• _AIM 1_: Retype the part of the passage about Mystras and Konstantinopolis starting with "On 11 June, the" and going on through "in the citadel.".
• _AIM 2_: In the passage about Mystras and Konstantinopolis, who sends a ship to warn Konstantinopolis of the approaching horde?

• _READING PASSAGE_:
On 11 June, the garrison at Mystras sees di Amicae’s army withdrawing north. They sally out and retake Sparta, but the parties that were sent after the Frangopole find no army, only a large herd of sheep travelling on the road towards Gardiki. When the bewildered garrison returns to Mystras, they find the gates barred, though they only have a few minutes to curse their stupidity before they were driven off by polybolos fire. The Mystras garrison find the fields around Sparta stripped of food, whilst there were two years’ worth left in the citadel.

Meanwhile, Yuri and Samuil II link up at Varna in late April. Their combined army number 45,000; 15,000 Tartar cavalry, 20,000 Bulgarian infantry and 10,000 Russian foot. They are screened by a fleet of 80 Halychian ships. They leave the city on 3 May. The Papioi were in turmoil as Alexios had yet to appoint a successor, and as such didn’t pick up on the massive Slavic force marching south. However, Jacopo Gagić, a Ragusan merchant based in Varna, sends a ship to Konstantinopolis warning of the oncoming horde. By the time the ship arrives the Slavs are a week and a half from Konstantinopolis. Planoudes actually reacts rather calmly, ordering Nikephoros Tarkhaneiotes out of retirement to command a defense of the capital. The garrison of the Theodosian and Nikephorean walls totaled 8,000 men under Ioannes Akropolites; Nikephoros calls up 3,000 veterans from Thrake to bolster the defense. Grain is brought in from Paphlagonia and Bithynia whilst the fields of Thrake are scoured for anything edible. The defenses are barely in place before the combined army arrives outside of the city on 27 May.

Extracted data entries
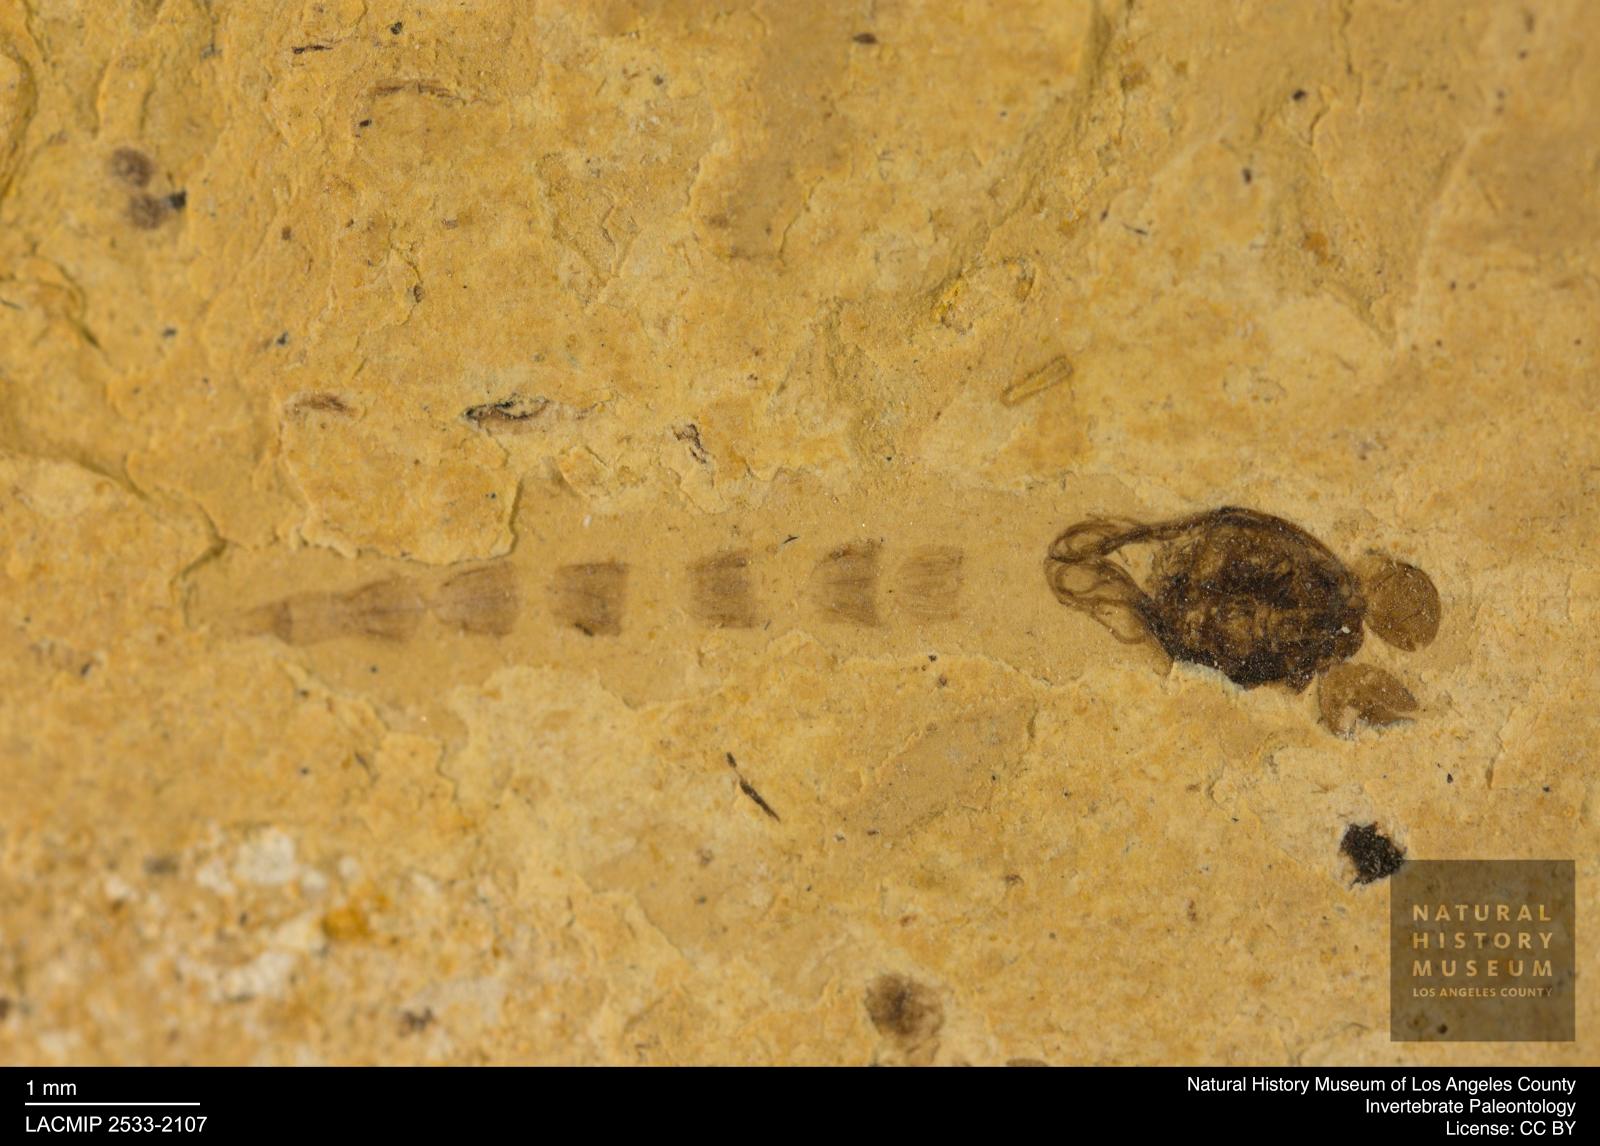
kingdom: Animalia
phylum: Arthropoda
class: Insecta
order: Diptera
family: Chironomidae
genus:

• _SOLUTION 1_:
On 11 June, the garrison at Mystras sees di Amicae’s army withdrawing north. They sally out and retake Sparta, but the parties that were sent after the Frangopole find no army, only a large herd of sheep travelling on the road towards Gardiki. When the bewildered garrison returns to Mystras, they find the gates barred, though they only have a few minutes to curse their stupidity before they were driven off by polybolos fire. The Mystras garrison find the fields around Sparta stripped of food, whilst there were two years’ worth left in the citadel.

• _SOLUTION 2_: Jacopo Gagić, a Ragusan merchant based in Varna.